→ **Information shown**:

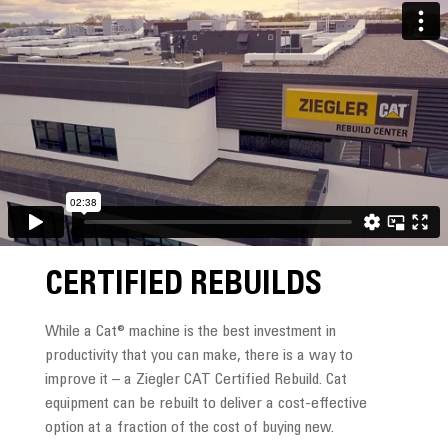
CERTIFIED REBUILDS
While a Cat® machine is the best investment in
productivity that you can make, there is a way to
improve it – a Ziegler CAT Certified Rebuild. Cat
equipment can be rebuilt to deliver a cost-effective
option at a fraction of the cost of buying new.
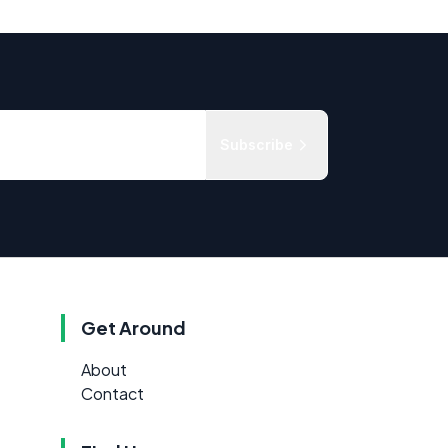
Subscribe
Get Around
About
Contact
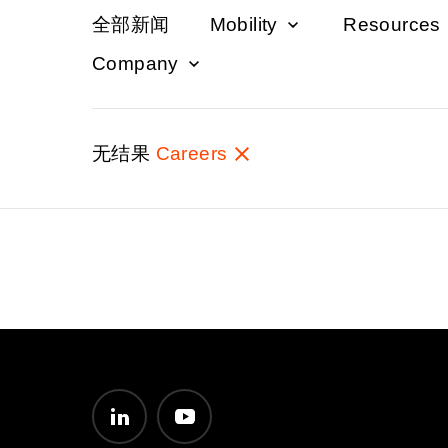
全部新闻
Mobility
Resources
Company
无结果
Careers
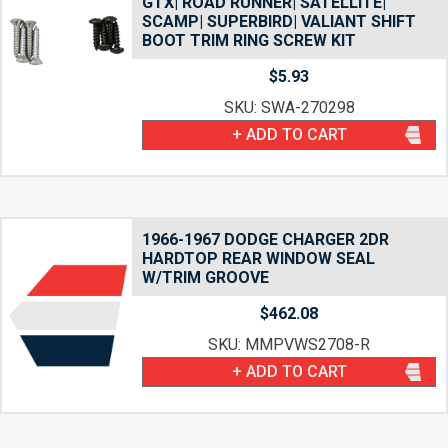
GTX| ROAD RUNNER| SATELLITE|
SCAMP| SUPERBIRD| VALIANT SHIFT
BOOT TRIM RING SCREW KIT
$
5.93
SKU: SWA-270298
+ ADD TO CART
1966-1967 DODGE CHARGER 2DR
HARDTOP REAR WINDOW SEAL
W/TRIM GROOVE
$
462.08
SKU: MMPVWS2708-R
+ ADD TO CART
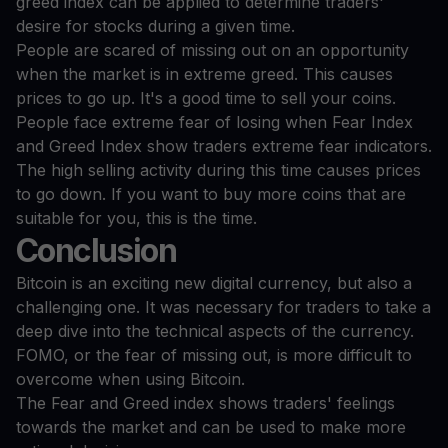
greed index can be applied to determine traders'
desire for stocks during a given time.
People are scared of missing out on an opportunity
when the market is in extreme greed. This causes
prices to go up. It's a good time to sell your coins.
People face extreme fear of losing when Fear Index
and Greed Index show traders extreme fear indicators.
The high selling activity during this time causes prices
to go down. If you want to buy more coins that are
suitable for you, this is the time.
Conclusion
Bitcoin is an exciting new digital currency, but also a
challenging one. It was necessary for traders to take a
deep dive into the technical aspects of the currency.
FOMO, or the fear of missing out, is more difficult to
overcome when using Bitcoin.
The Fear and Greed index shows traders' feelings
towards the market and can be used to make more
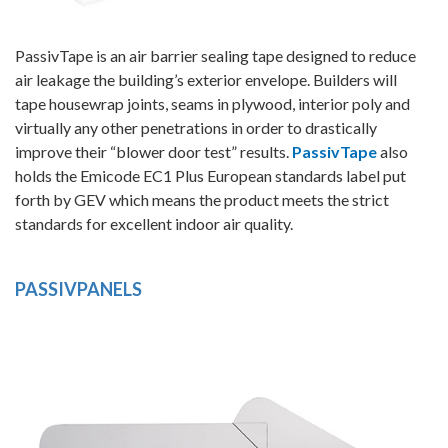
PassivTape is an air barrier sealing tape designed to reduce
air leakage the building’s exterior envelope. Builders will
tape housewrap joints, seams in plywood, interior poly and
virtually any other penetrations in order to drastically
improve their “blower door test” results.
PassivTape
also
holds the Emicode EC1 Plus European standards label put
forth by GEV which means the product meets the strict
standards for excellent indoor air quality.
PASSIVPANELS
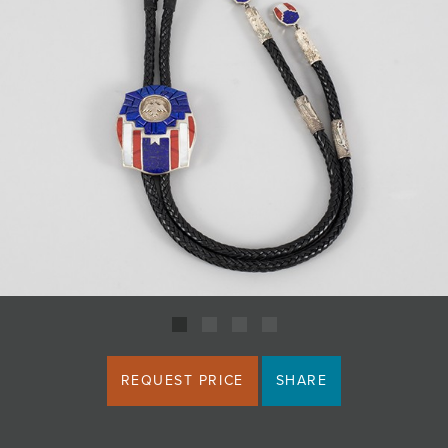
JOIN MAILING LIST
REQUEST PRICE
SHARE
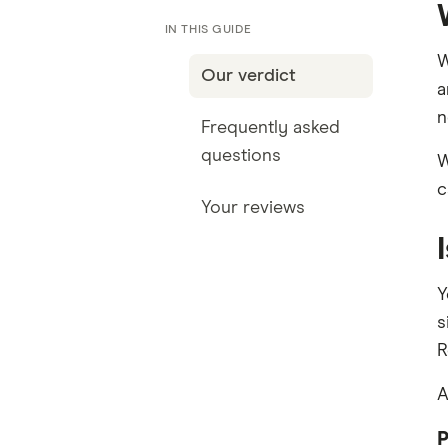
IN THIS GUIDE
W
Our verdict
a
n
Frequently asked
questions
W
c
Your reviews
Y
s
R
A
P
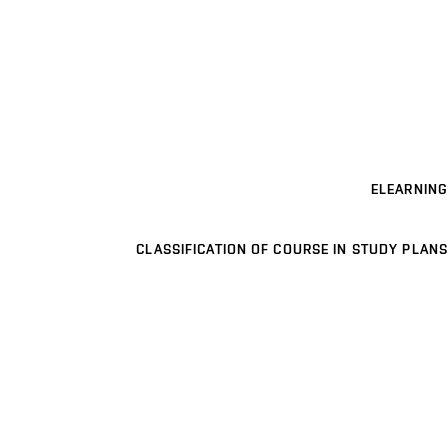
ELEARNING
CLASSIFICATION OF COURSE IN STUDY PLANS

→ **Instructions to follow**:
Take each line from the preceding material that contains "coins" and copy it.

→ **Response area**:
prices to go up. It's a good time to sell your coins.
to go down. If you want to buy more coins that are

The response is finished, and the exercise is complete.